As the X400 starts to work you will find the water in the rads goes jet black, this is with loosened sediment that the chemical is washing round.

It sounds like you have a Gravity Feed to the cylinder. This is inefficient and there are a couple of ways of improving it, which we will discuss after seeing the photos.

Measure the pipes between the boiler and the cylinder (22mm or 28mm) and buy some Climaflex or similar stiff foam pipe lagging. A lot of heat is wasted from these pipes. DIY sheds tend not to carry the 28mm size. Get the thickest that you can fit.

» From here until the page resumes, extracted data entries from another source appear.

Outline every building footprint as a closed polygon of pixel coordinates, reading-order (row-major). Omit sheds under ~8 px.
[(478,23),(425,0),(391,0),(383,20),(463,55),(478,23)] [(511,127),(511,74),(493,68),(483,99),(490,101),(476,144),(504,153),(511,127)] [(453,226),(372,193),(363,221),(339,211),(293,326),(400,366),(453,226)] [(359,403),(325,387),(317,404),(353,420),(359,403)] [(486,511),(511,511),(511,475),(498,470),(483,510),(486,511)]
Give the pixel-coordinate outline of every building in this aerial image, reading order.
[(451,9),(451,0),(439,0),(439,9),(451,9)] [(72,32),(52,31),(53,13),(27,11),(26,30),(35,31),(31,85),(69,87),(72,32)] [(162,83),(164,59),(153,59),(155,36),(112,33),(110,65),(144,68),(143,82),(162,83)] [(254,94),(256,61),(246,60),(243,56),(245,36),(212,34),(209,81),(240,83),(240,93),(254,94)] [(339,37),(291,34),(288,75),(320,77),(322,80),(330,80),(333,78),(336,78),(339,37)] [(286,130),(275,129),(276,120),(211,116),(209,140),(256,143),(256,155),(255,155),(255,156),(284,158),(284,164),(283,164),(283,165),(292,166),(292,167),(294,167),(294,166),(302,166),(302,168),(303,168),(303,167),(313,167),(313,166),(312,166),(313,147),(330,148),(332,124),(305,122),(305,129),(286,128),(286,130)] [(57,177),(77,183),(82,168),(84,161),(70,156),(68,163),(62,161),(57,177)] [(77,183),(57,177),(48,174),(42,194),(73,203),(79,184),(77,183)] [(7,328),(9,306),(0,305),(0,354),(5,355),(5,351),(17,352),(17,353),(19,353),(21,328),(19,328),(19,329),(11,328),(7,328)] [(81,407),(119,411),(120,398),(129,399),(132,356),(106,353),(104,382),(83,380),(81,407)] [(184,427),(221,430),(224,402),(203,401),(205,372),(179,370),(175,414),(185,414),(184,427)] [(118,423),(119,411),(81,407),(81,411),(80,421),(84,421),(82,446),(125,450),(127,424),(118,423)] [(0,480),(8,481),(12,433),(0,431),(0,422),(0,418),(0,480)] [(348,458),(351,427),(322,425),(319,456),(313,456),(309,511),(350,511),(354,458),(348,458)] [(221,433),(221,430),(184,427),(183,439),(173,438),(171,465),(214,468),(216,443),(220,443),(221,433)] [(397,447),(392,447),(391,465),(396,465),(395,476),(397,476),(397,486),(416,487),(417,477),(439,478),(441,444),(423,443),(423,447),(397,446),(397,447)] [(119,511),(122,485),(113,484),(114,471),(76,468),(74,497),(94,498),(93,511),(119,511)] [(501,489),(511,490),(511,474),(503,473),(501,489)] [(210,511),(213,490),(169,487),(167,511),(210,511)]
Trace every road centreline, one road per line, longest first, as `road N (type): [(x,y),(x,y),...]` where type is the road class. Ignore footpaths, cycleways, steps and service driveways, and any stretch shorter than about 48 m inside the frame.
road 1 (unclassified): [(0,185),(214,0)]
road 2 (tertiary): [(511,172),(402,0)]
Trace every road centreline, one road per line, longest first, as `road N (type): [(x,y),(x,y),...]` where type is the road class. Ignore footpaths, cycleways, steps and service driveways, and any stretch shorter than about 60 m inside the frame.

Look for any signs of leaks.
 
Fab stuff John - here's a virtual beer :D
I'll crack on with what you suggest.
Just one more question, should the grundfos 15/60 pump around a 'clean' 10 rad system (ave size rads in rooms) on speed 1 or 2 or will it have to run at 3. The replacement is the 15/50 as a mate got it FOC.
I do think I'll have to adjust the level in the F&E as IIRC there must have been about 8" of water when I went up there and there was sediment in the bottom (hopefully not causing a cold feed blockage which I've read is common).
Just an aside, the F&E is above the kitchen in a 100 year old plus extension to the house which used to be an old coach house (1805/6). When I went up there there were 2 small rooms bright blue walls and coat hooks hanging - also 2 small original windows bricked from the outside and the original lath and plaster work with horse hair!!!!. Amazing what you can find!! Can't wait for replastering in the future to see if the original fireplaces have been covered up.
Many thanks again.
Regards
Paul.
 
I am not a pro, but in my experience, speed 2 is usually enough

As far as I can see, the faster you run it, the noiser the pump and rad valves are, and the more likely an open system is to pump over.

After you have cleaned it, you will need to balance it carefully (if you are going to take all the rads off, that would be a good time to fit TRVs and new lockshields unless you already have newish ones, or Belmonts which can have new seals fitted.
 
Hi John,
If your still available for advice I've put the images in my album which you should be able to view.
Dirty great airlock in system when I came home - just finishing off the balancing act to make sure the important rooms are on.
Cheers.
 
If the boiler is an ideal E type the system is over 30yrs old. Water almost certainly gravity circulation. You can add a motorised valve (motor closed) to change it to a C plan to give HW control.

The system will be full of muck so clean it out as advised above. Also check out the heating FAQ's

Balance the system to a 11deg temp drop across the flow and return. If your radiator pipes are 15mm, without working it out, speed 1 should do fine. If not go to speed 2. The lower speed the better.

Btw keep this boiler until it falls apart.
 
Cheers Tamz for the advice. I've just put a high res image of the inside cover of the boiler in my album (for anyones ref) and if my guess is right the label has the code 9/77 at the bottom - hey jubille year boiler :D
Just got to get the old baby cleaned up a bit methinks.
You say keep it till it fall apart. Is it one of those amazing bits of simple engineering that seem to go on forever as I nearly swapped the lot out for a sealed system just after we bought the house?
Many Thanks
Paul.
 
As you can do basic DIY plumbing, try to gather together £100 to buy a Magnaclean and fit it on a vertical 22mm return piper to the boiler.

I guarantee you will be amazed and delighted to see how much black sludge it collects.

This is as well aas, not instead of, the squirt and chemical work you have planned.
 
Cheers again John,
Going to be a busy and possibly painful sunday job on the rads (if Wales win the rugby!!!) :LOL:
 
Is it one of those amazing bits of simple engineering that seem to go on forever

Yes. Nothing on it to break down. Gas valve, thermostat, thermocouple. Thats it.
Problems may come if burner cracks (although you may find a replacement somewhere) or rusted/rotted flue (inside part, outside is SS).

It may cost about 200 a year more to run but there are a lot of £200's in a new boiler install that costs more to maintain, will, regardless of make, break down at some point and will probably be dead soon after 10 years (if it gets that far).